| Assigned task |
Copy out the lines again, starting from the line with "100 DNI NA ZWROT PRODUKTU" and ending with the line with "dla młodego, kształtującego się kręgosłupa?", both included.

══ Dataset records ══

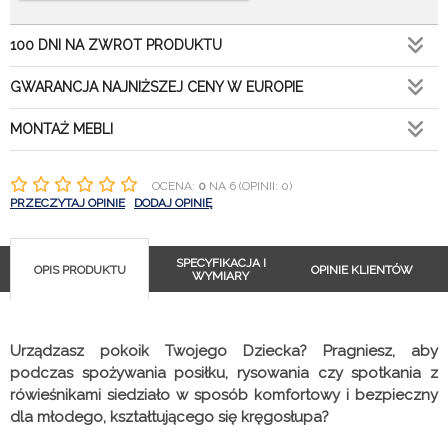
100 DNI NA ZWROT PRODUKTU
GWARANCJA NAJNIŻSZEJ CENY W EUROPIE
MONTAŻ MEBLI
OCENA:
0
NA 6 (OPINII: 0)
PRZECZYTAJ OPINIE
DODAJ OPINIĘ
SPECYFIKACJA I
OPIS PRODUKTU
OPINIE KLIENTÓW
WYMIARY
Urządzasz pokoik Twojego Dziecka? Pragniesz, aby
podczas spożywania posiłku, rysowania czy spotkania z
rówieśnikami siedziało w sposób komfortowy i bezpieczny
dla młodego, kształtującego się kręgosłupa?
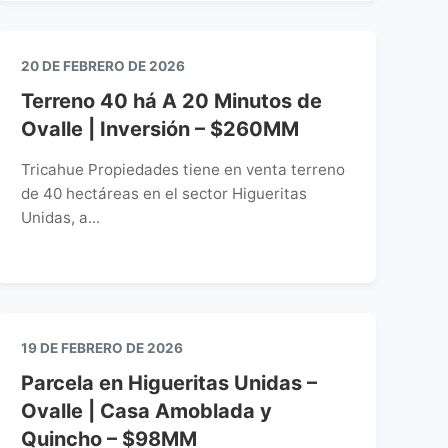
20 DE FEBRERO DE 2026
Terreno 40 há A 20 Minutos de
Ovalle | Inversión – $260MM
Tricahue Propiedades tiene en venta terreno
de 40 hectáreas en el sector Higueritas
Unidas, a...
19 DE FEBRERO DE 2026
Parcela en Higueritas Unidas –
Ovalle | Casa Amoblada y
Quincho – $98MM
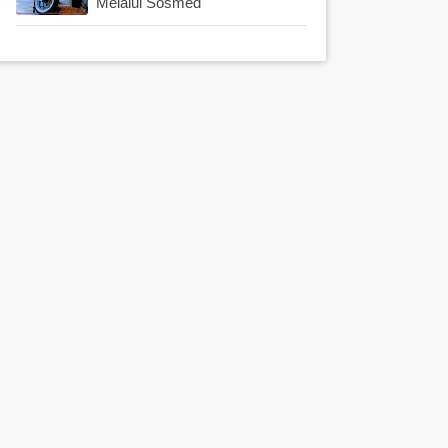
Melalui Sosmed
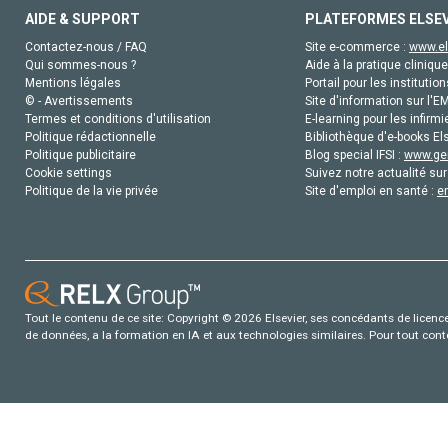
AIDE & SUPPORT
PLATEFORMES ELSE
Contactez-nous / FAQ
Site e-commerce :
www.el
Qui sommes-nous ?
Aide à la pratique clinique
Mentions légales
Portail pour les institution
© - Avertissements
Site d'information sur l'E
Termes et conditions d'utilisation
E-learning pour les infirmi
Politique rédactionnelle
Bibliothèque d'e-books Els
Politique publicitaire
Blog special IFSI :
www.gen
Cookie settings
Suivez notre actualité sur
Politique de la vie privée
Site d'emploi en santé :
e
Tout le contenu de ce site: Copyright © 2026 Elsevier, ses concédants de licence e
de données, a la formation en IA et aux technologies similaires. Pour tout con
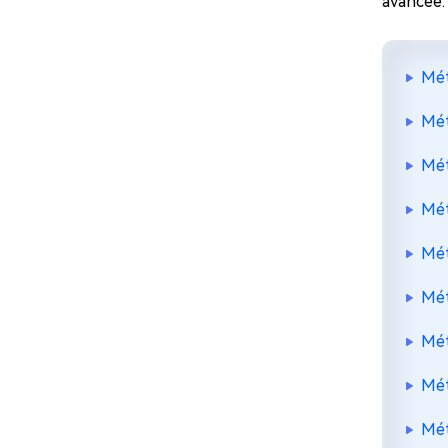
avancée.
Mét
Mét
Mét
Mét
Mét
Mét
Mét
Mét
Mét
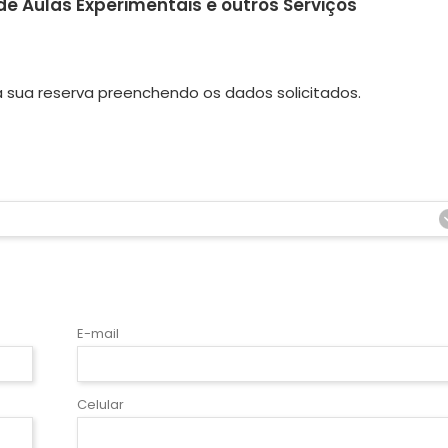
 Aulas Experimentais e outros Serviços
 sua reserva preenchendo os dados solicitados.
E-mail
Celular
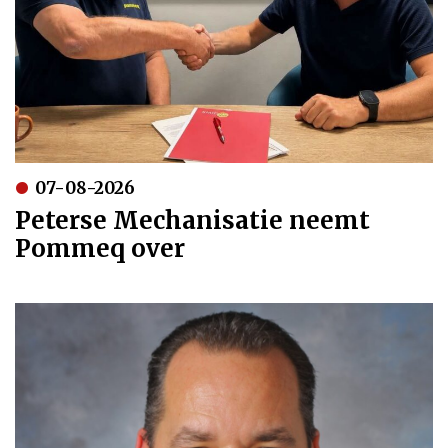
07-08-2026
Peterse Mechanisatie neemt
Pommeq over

═══
══ Dataset records ══

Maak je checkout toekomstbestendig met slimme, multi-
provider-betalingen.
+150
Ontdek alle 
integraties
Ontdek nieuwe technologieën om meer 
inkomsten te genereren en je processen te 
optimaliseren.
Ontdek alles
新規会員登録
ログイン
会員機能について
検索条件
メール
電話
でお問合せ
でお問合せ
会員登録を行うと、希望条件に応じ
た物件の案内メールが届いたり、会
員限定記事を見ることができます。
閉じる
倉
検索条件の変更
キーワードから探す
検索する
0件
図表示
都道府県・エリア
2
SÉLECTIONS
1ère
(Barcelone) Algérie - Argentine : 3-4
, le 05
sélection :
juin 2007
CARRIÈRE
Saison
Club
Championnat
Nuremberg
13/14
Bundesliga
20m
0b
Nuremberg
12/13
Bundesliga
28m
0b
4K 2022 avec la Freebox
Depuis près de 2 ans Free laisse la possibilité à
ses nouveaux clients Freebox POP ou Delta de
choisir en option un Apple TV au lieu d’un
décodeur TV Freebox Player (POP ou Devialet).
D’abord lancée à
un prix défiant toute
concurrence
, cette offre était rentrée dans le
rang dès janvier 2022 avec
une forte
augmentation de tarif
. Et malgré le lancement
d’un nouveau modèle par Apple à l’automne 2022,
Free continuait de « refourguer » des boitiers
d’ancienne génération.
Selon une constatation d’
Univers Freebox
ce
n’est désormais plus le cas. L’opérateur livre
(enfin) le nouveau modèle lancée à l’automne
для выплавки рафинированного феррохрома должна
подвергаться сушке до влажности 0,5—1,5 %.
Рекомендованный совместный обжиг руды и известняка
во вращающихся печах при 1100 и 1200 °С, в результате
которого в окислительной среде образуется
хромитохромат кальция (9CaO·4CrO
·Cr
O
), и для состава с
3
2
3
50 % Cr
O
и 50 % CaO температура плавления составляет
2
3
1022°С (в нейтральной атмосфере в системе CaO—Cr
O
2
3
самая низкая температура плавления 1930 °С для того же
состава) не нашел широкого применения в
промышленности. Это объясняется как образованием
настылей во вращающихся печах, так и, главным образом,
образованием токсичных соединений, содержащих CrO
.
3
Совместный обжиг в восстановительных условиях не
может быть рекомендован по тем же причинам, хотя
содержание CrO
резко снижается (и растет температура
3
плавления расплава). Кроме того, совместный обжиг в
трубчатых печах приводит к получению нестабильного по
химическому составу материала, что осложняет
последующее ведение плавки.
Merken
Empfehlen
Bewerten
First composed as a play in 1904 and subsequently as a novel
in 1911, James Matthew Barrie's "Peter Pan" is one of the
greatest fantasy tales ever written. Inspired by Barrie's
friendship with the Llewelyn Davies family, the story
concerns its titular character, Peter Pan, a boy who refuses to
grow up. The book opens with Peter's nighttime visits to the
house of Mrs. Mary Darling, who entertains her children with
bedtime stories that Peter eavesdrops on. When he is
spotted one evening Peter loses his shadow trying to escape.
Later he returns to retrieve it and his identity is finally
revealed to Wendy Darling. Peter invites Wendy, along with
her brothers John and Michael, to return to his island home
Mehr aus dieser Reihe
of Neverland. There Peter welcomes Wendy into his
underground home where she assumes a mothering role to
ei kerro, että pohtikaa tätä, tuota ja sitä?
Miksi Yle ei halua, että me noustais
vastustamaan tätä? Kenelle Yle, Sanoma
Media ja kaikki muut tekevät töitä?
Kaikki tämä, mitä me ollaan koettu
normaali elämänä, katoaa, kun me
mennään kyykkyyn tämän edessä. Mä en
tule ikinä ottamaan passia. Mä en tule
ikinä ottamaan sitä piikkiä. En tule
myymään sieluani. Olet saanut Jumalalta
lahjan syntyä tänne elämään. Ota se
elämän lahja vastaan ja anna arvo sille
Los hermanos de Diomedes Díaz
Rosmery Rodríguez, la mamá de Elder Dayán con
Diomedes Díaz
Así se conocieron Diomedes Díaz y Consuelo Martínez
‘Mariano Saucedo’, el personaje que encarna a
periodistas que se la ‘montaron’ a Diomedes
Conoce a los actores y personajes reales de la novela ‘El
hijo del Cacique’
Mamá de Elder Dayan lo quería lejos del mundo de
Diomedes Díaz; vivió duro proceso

═══

| Written reply |
100 DNI NA ZWROT PRODUKTU
GWARANCJA NAJNIŻSZEJ CENY W EUROPIE
MONTAŻ MEBLI
OCENA:
0
NA 6 (OPINII: 0)
PRZECZYTAJ OPINIE
DODAJ OPINIĘ
SPECYFIKACJA I
OPIS PRODUKTU
OPINIE KLIENTÓW
WYMIARY
Urządzasz pokoik Twojego Dziecka? Pragniesz, aby
podczas spożywania posiłku, rysowania czy spotkania z
rówieśnikami siedziało w sposób komfortowy i bezpieczny
dla młodego, kształtującego się kręgosłupa?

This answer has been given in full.